Task prompt: Print nothing but the lines from the start of the listing below through the line that contains "Educational institutions in". Do not include the pictures.

○ ○ ○ ○ ○ ○ ○

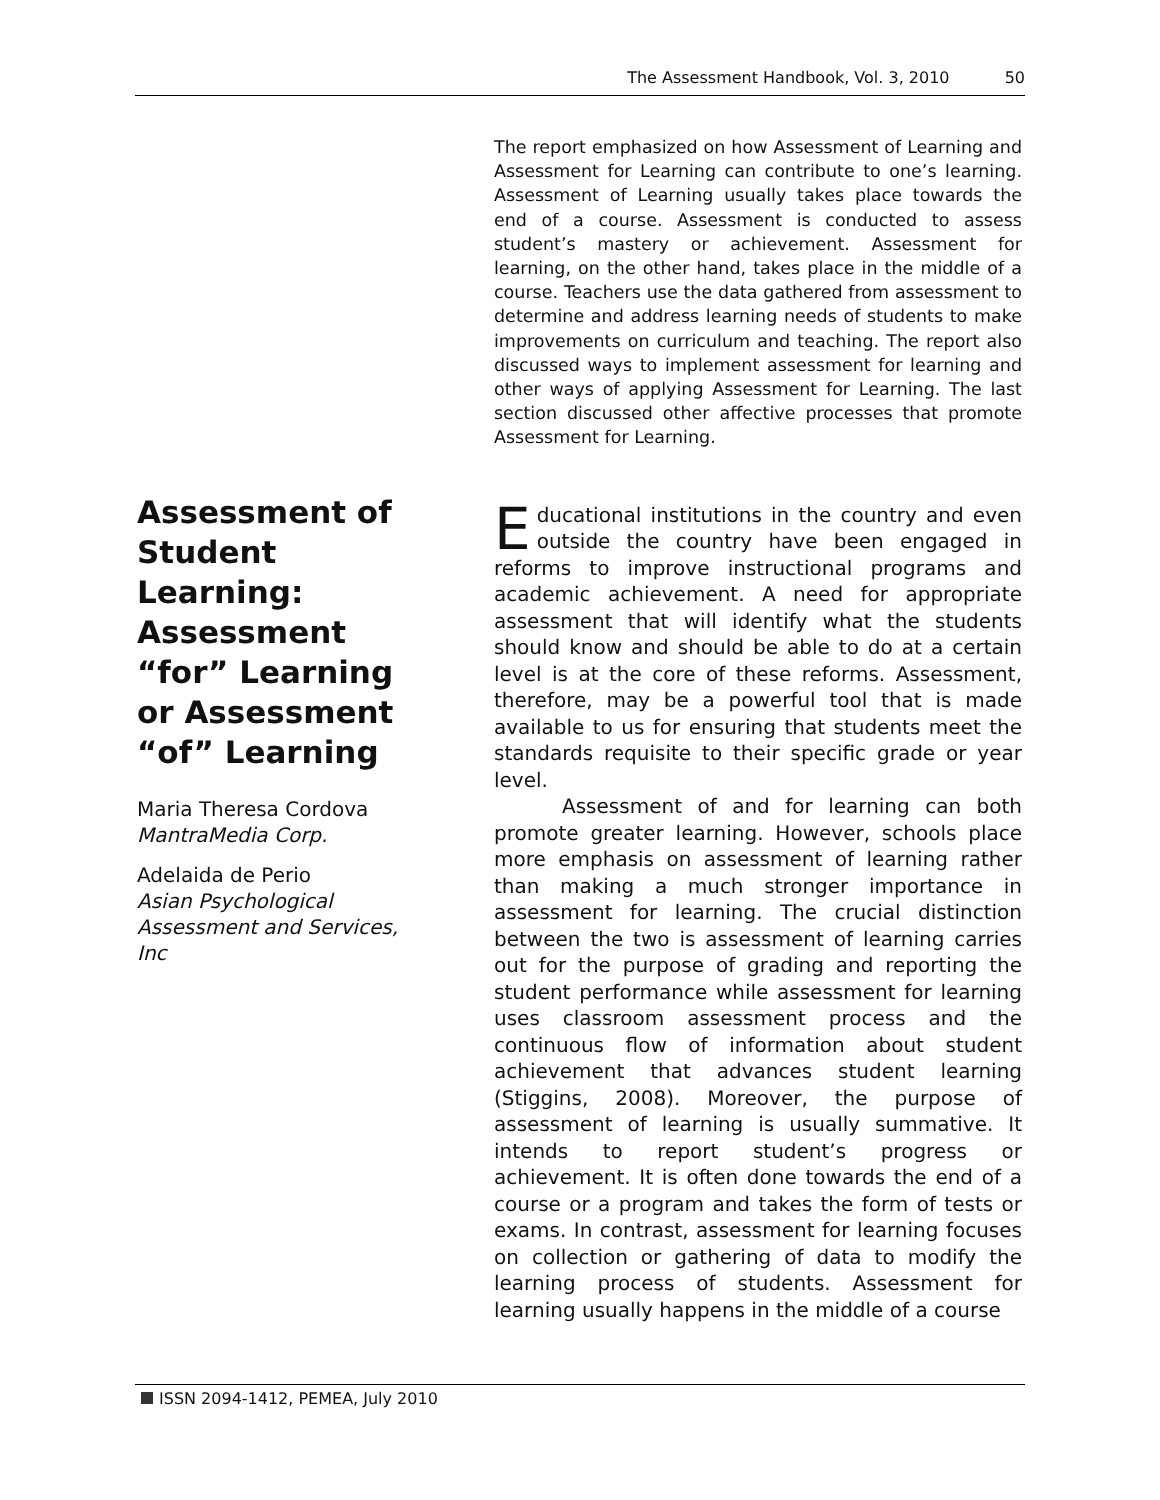The Assessment Handbook, Vol. 3, 2010 50
Assessment of Student Learning: Assessment “for” Learning or Assessment “of” Learning
Maria Theresa Cordova
MantraMedia Corp.
Adelaida de Perio
Asian Psychological Assessment and Services, Inc
The report emphasized on how Assessment of Learning and Assessment for Learning can contribute to one’s learning. Assessment of Learning usually takes place towards the end of a course. Assessment is conducted to assess student’s mastery or achievement. Assessment for learning, on the other hand, takes place in the middle of a course. Teachers use the data gathered from assessment to determine and address learning needs of students to make improvements on curriculum and teaching. The report also discussed ways to implement assessment for learning and other ways of applying Assessment for Learning. The last section discussed other affective processes that promote Assessment for Learning.
Educational institutions in the country and even outside the country have been engaged in reforms to improve instructional programs and academic achievement. A need for appropriate assessment that will identify what the students should know and should be able to do at a certain level is at the core of these reforms. Assessment, therefore, may be a powerful tool that is made available to us for ensuring that students meet the standards requisite to their specific grade or year level.
Assessment of and for learning can both promote greater learning. However, schools place more emphasis on assessment of learning rather than making a much stronger importance in assessment for learning. The crucial distinction between the two is assessment of learning carries out for the purpose of grading and reporting the student performance while assessment for learning uses classroom assessment process and the continuous flow of information about student achievement that advances student learning (Stiggins, 2008). Moreover, the purpose of assessment of learning is usually summative. It intends to report student’s progress or achievement. It is often done towards the end of a course or a program and takes the form of tests or exams. In contrast, assessment for learning focuses on collection or gathering of data to modify the learning process of students. Assessment for learning usually happens in the middle of a course
ISSN 2094-1412, PEMEA, July 2010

○ ○ ○ ○ ○ ○ ○

Answer section:
The Assessment Handbook, Vol. 3, 2010 50
Assessment of Student Learning: Assessment “for” Learning or Assessment “of” Learning
Maria Theresa Cordova
MantraMedia Corp.
Adelaida de Perio
Asian Psychological Assessment and Services, Inc
The report emphasized on how Assessment of Learning and Assessment for Learning can contribute to one’s learning. Assessment of Learning usually takes place towards the end of a course. Assessment is conducted to assess student’s mastery or achievement. Assessment for learning, on the other hand, takes place in the middle of a course. Teachers use the data gathered from assessment to determine and address learning needs of students to make improvements on curriculum and teaching. The report also discussed ways to implement assessment for learning and other ways of applying Assessment for Learning. The last section discussed other affective processes that promote Assessment for Learning.
Educational institutions in the country and even outside the country have been engaged in reforms to improve instructional programs and academic achievement. A need for appropriate assessment that will identify what the students should know and should be able to do at a certain level is at the core of these reforms. Assessment, therefore, may be a powerful tool that is made available to us for ensuring that students meet the standards requisite to their specific grade or year level.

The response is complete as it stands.